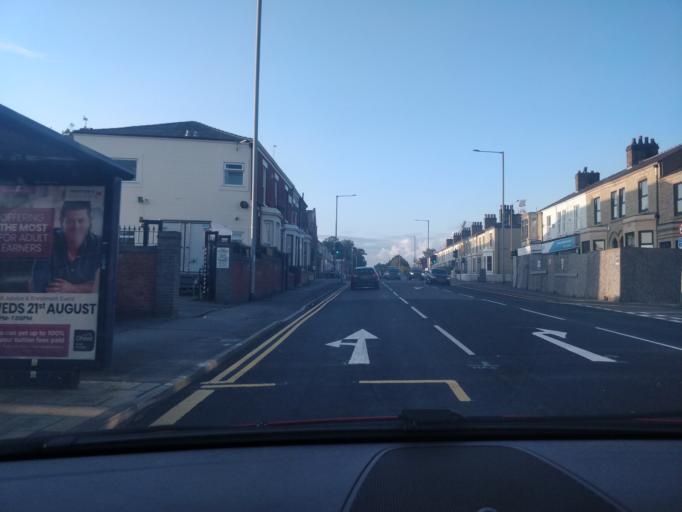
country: GB
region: England
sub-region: Lancashire
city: Preston
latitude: 53.7687
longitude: -2.6913
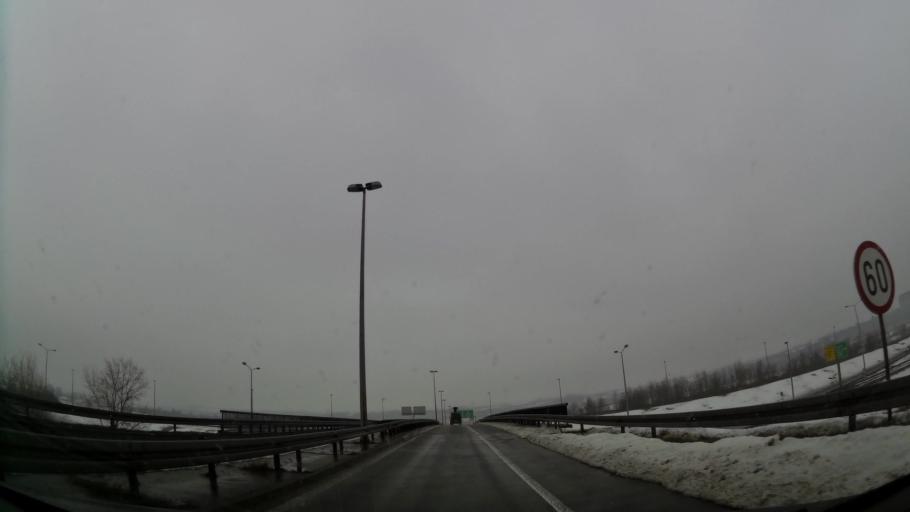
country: RS
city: Ostruznica
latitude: 44.7379
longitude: 20.3363
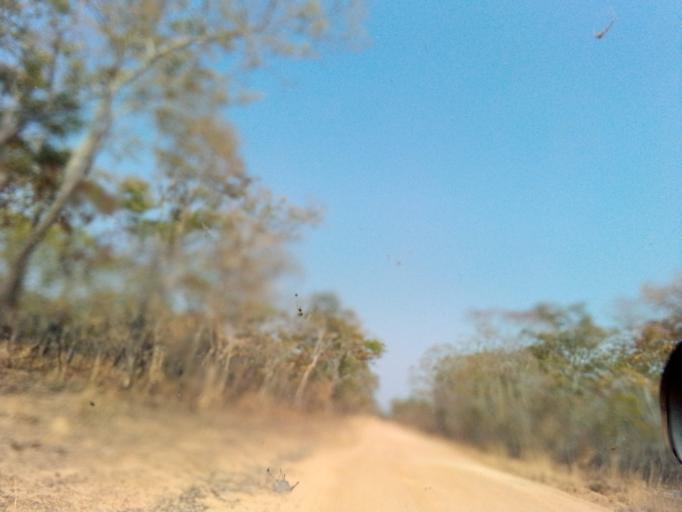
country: ZM
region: Northern
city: Mpika
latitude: -12.2418
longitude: 30.8286
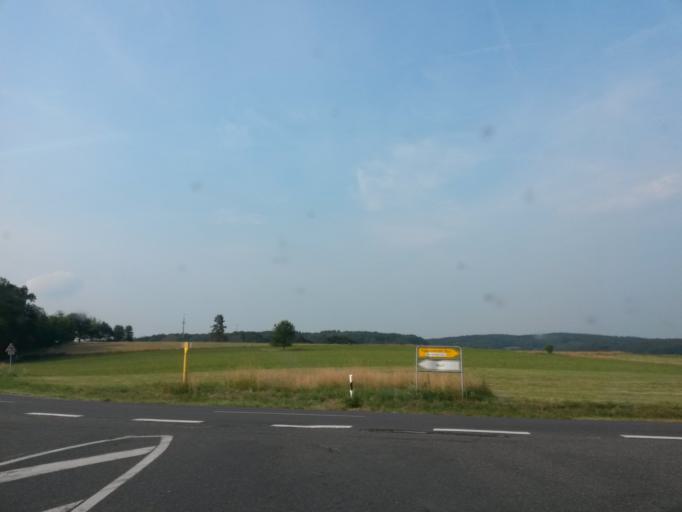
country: DE
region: North Rhine-Westphalia
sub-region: Regierungsbezirk Koln
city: Much
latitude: 50.8945
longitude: 7.4209
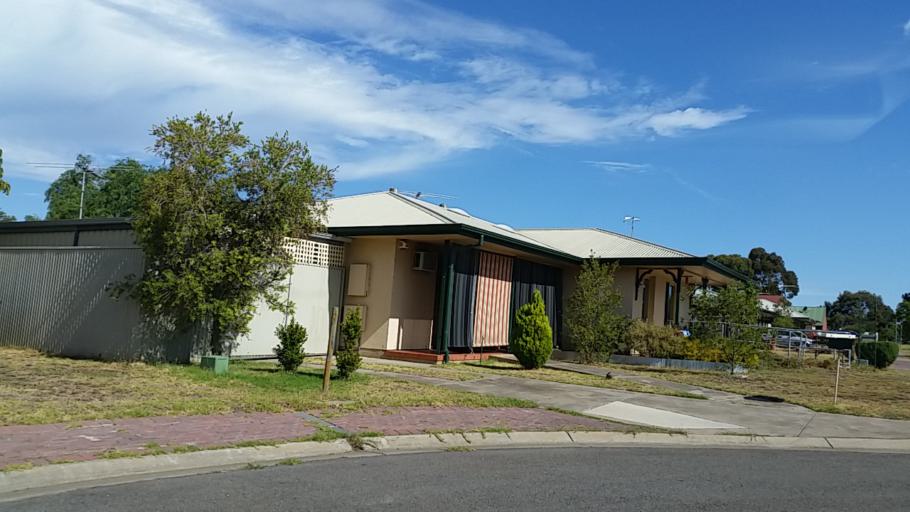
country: AU
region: South Australia
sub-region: Port Adelaide Enfield
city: Alberton
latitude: -34.8532
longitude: 138.5355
=-=-=-=-=
▸ What you are asked to do: Reproduce every line of the records above verbatim, omitting the picture markers.

▸ Exercise solution:
country: GB
region: England
sub-region: Lancashire
city: Preston
latitude: 53.7687
longitude: -2.6913
country: RS
city: Ostruznica
latitude: 44.7379
longitude: 20.3363
country: ZM
region: Northern
city: Mpika
latitude: -12.2418
longitude: 30.8286
country: DE
region: North Rhine-Westphalia
sub-region: Regierungsbezirk Koln
city: Much
latitude: 50.8945
longitude: 7.4209
country: AU
region: South Australia
sub-region: Port Adelaide Enfield
city: Alberton
latitude: -34.8532
longitude: 138.5355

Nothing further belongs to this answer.